Leonard Ramierez became a probation officer and helped to open the James Ranch Juvenile facility in Morgan Hill (William F. James Boys Ranch). He became chair of the United Way of Santa Clara County, a founder of the Hispanic Development Corporation, and a member of the GI Forum.
After leaving the CSO in the early 1960s, Fred Ross helped organize residents of Guadalupe, Arizona, primarily Mexican Americans and Yaqui Indians, to gain basic services such as paved roads and stop signs. He then taught organizing skills to students at Syracuse University working on a campaign, supported by federal “War on Poverty'' funds, to organize African American residents living in dilapidated public housing. The idea of paying organizers with government funds to stir up people to challenge government policies proved controversial, and the funding was eventually halted. Returning to California in 1966, Ross became the organizing director of the United Farm Workers Association. He assisted the UFW in a campaign over who would represent workers at DiGiorgio, a major grower in the San Joaquin Valley. He would spend the late 1960s and 70s assisting Chávez and the UFW with various elections and boycotts, training thousands of UFW volunteers in his organizing methods. Well into the 1980s, he trained a number of groups working on a broad range of issues, from U.S. intervention in Central America to nuclear disarmament. One of his favorite axioms described the role of the organizer: “A good organizer is a social arsonist who goes around setting people on fire.”

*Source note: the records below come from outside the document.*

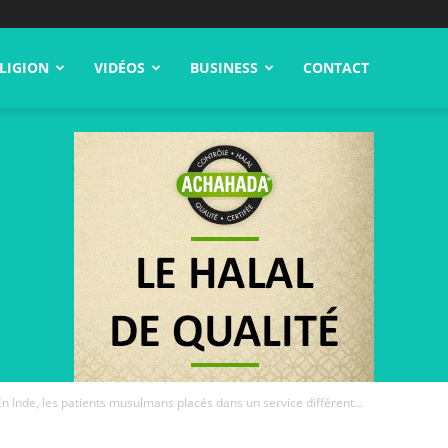
LIGION
VIDÉOS
BUSINESS
CONTACT
En Inde, les patients musulmans placés dans un service différent...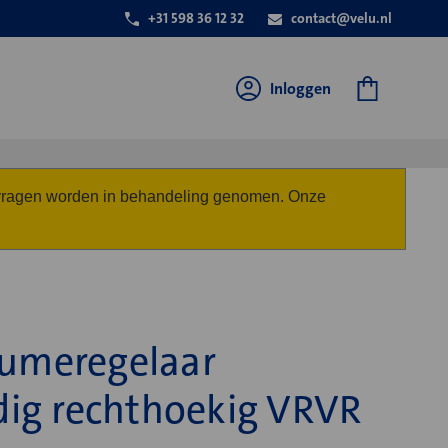
+31 598 36 12 32
contact@velu.nl
Inloggen
anvragen worden in behandeling genomen. Onze
lumeregelaar
ig rechthoekig VRVR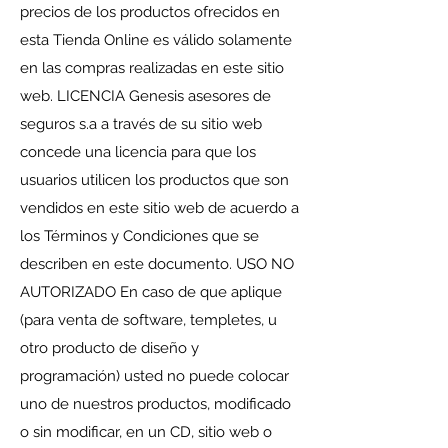
precios de los productos ofrecidos en
esta Tienda Online es válido solamente
en las compras realizadas en este sitio
web. LICENCIA Genesis asesores de
seguros s.a a través de su sitio web
concede una licencia para que los
usuarios utilicen los productos que son
vendidos en este sitio web de acuerdo a
los Términos y Condiciones que se
describen en este documento. USO NO
AUTORIZADO En caso de que aplique
(para venta de software, templetes, u
otro producto de diseño y
programación) usted no puede colocar
uno de nuestros productos, modificado
o sin modificar, en un CD, sitio web o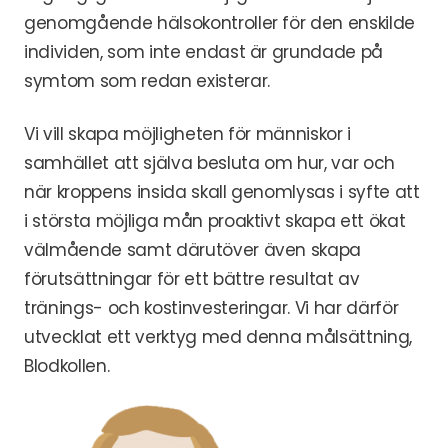
genomgående hälsokontroller för den enskilde
individen, som inte endast är grundade på
symtom som redan existerar.
Vi vill skapa möjligheten för människor i
samhället att själva besluta om hur, var och
när kroppens insida skall genomlysas i syfte att
i största möjliga mån proaktivt skapa ett ökat
välmående samt därutöver även skapa
förutsättningar för ett bättre resultat av
tränings- och kostinvesteringar. Vi har därför
utvecklat ett verktyg med denna målsättning,
Blodkollen.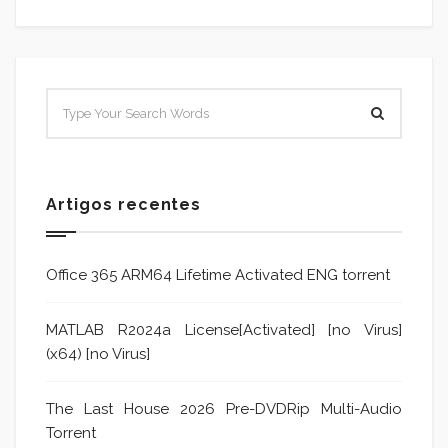
Artigos recentes
Office 365 ARM64 Lifetime Activated ENG torrent
MATLAB R2024a License[Activated] [no Virus]
(x64) [no Virus]
The Last House 2026 Pre-DVDRip Multi-Audio
Torrent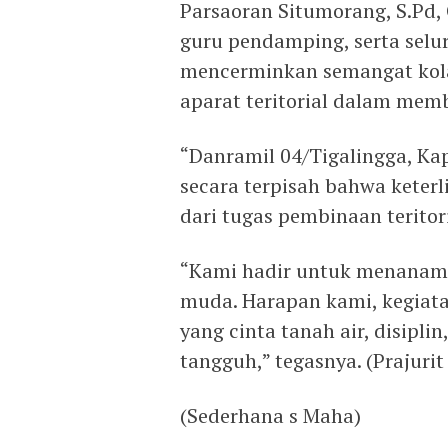
Parsaoran Situmorang, S.Pd, 
guru pendamping, serta selu
mencerminkan semangat kola
aparat teritorial dalam mem
“Danramil 04/Tigalingga, Ka
secara terpisah bahwa kete
dari tugas pembinaan teritori
“Kami hadir untuk menanamk
muda. Harapan kami, kegiat
yang cinta tanah air, disipl
tangguh,” tegasnya. (Prajurit
(Sederhana s Maha)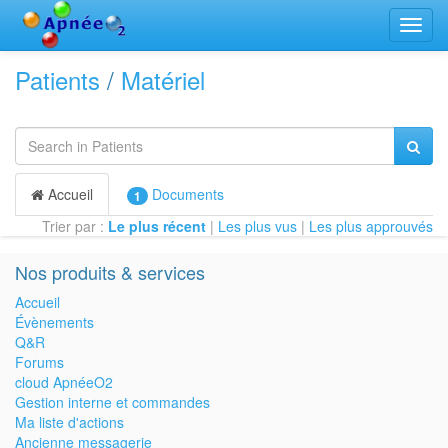
Bascu
la
navig
Patients
/
Matériel
Accueil
Documents
1
Trier par :
Le plus récent
|
Les plus vus
|
Les plus approuvés
Nos produits & services
Accueil
Évènements
Q&R
Forums
cloud ApnéeO2
Gestion interne et commandes
Ma liste d'actions
Ancienne messagerie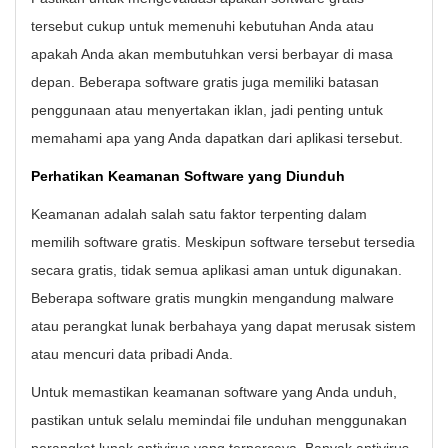
tersebut cukup untuk memenuhi kebutuhan Anda atau
apakah Anda akan membutuhkan versi berbayar di masa
depan. Beberapa software gratis juga memiliki batasan
penggunaan atau menyertakan iklan, jadi penting untuk
memahami apa yang Anda dapatkan dari aplikasi tersebut.
Perhatikan Keamanan Software yang Diunduh
Keamanan adalah salah satu faktor terpenting dalam
memilih software gratis. Meskipun software tersebut tersedia
secara gratis, tidak semua aplikasi aman untuk digunakan.
Beberapa software gratis mungkin mengandung malware
atau perangkat lunak berbahaya yang dapat merusak sistem
atau mencuri data pribadi Anda.
Untuk memastikan keamanan software yang Anda unduh,
pastikan untuk selalu memindai file unduhan menggunakan
perangkat lunak antivirus yang terpercaya. Banyak antivirus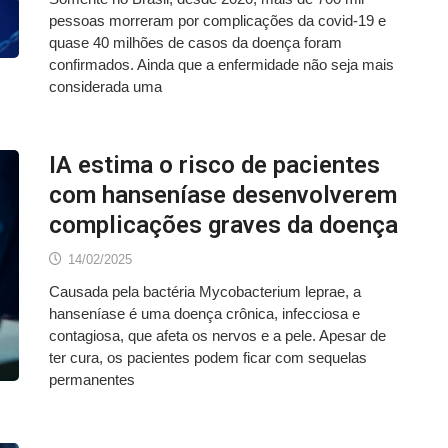
pessoas morreram por complicações da covid-19 e
quase 40 milhões de casos da doença foram
confirmados. Ainda que a enfermidade não seja mais
considerada uma
IA estima o risco de pacientes
com hanseníase desenvolverem
complicações graves da doença
14/02/2025
Causada pela bactéria Mycobacterium leprae, a
hanseníase é uma doença crônica, infecciosa e
contagiosa, que afeta os nervos e a pele. Apesar de
ter cura, os pacientes podem ficar com sequelas
permanentes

Recruited by Saul Alinsky to become a full-time organizer, Herman Gallegos decided to pursue his career in social work and received his Masters in Social Work (MSW) from U.C. Berkeley, becoming an advocate for Chicano youth and active in the local CSO. After graduation, Gallegos worked as a district director with the San Bernardino County Council of Community Services, a social planning demonstration project supported by the Rosenberg Foundation. In 1965, Gallegos, Dr. Ernesto Galarza, and Dr. Julian Samora were recruited by the Ford Foundation to serve as national affairs consultants. The group explored potential philanthropic support, making recommendations and identifying solutions to address the growing needs of Latino communities. Gallegos went on to become executive director of the National Council of La Raza in 1968, co-founder of Hispanics in Philanthropy, and a U.S. public delegate to the 49th General Assembly of the United Nations.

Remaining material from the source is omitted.